While the official date of implementation is yet to be announced, chief operating officer of the Road Traffic Infringement Agency (RTIA), Thabo Tsholetsane, explained that the Aarto Act aims to reduce the high rate of traffic accidents by rewarding compliant road users and taking action against reckless drivers by imposing demerit points.
“Non-compliance to traffic laws is adding to the number of accidents and fatalities on our roads and habitual offenders act with impunity as there are no real measures to deter them,” he said.
Once the Aarto Act comes into effect, all drivers will start with a balance of zero with between one and six points being issued depending on the severity of the offence.
HOW THE POINTS WORK
Lesser transgressions, including failing to yield for pedestrians, overtaking across a barrier line and driving while holding a cellphone, will result in a monetary fine and a single demerit point.
Exceeding the speed limit will result in a minimum of two points while the maximum of six demerits will be handed down to anyone found guilty of driving under the influence, travelling at or over 100km/h in a 60km/h zone, or exceeding 120km/h in an 80km/h zone.
Demerit points will be allocated to both drivers and vehicles and will be incurred when payment is made for the infringement, when found guilty of an infringement in court or when an enforcement order is served.

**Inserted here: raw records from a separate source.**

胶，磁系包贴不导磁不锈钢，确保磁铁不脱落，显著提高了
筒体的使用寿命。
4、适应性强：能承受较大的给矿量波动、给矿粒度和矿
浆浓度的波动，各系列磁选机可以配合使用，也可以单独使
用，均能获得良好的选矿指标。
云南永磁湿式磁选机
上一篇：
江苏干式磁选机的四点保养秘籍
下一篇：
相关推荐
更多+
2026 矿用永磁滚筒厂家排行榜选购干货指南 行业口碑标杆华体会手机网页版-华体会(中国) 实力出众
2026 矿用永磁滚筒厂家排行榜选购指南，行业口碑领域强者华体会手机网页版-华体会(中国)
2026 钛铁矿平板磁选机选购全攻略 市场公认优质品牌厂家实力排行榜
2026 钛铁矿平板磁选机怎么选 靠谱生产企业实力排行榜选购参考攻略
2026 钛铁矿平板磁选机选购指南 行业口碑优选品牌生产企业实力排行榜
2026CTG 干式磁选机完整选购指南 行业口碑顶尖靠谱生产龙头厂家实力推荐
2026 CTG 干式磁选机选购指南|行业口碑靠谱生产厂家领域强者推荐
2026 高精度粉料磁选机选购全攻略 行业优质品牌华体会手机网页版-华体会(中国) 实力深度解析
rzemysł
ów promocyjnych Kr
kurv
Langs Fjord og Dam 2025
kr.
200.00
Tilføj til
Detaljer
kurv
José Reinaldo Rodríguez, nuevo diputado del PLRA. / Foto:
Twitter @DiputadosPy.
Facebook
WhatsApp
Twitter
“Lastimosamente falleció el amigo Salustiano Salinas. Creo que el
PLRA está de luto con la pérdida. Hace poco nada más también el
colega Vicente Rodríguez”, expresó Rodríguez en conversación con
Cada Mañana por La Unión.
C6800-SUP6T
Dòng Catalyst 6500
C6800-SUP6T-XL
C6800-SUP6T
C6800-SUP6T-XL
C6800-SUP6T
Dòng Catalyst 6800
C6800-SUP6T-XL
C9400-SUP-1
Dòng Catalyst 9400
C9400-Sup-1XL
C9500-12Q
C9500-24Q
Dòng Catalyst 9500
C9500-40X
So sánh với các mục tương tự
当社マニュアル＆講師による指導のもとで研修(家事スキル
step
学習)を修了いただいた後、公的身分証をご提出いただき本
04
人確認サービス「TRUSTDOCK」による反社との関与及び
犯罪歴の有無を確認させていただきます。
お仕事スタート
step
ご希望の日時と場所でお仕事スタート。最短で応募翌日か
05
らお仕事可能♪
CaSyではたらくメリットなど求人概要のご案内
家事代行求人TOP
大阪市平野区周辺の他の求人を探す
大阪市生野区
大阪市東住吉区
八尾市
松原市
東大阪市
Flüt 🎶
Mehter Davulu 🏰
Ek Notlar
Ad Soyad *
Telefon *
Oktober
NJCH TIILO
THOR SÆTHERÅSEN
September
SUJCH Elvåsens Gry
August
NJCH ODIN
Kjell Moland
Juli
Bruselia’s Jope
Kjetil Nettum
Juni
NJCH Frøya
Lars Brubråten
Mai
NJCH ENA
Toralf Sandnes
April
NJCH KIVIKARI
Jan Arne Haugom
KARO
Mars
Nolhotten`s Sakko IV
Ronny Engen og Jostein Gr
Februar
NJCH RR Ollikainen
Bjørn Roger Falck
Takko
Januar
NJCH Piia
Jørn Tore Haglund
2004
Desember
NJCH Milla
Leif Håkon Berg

Upon exceeding 12 points, the vehicle or driver’s licence, professional driver’s permit or operator card will be suspended for a period in months equal to three times the number of demerits exceeding the 12 point limit.
In the case of a first and second time suspension, a point will be regained every three months while a third suspension will see the culprit required to redo their learner’s and driver’s tests afresh.
“The final readiness assessment of traffic authorities has been completed and laws compelling motorists to provide accurate addresses are in place,” Tsholetsane said.
“Transport Minister Dipuo Peters has pronounced that the implementation should happen this year.”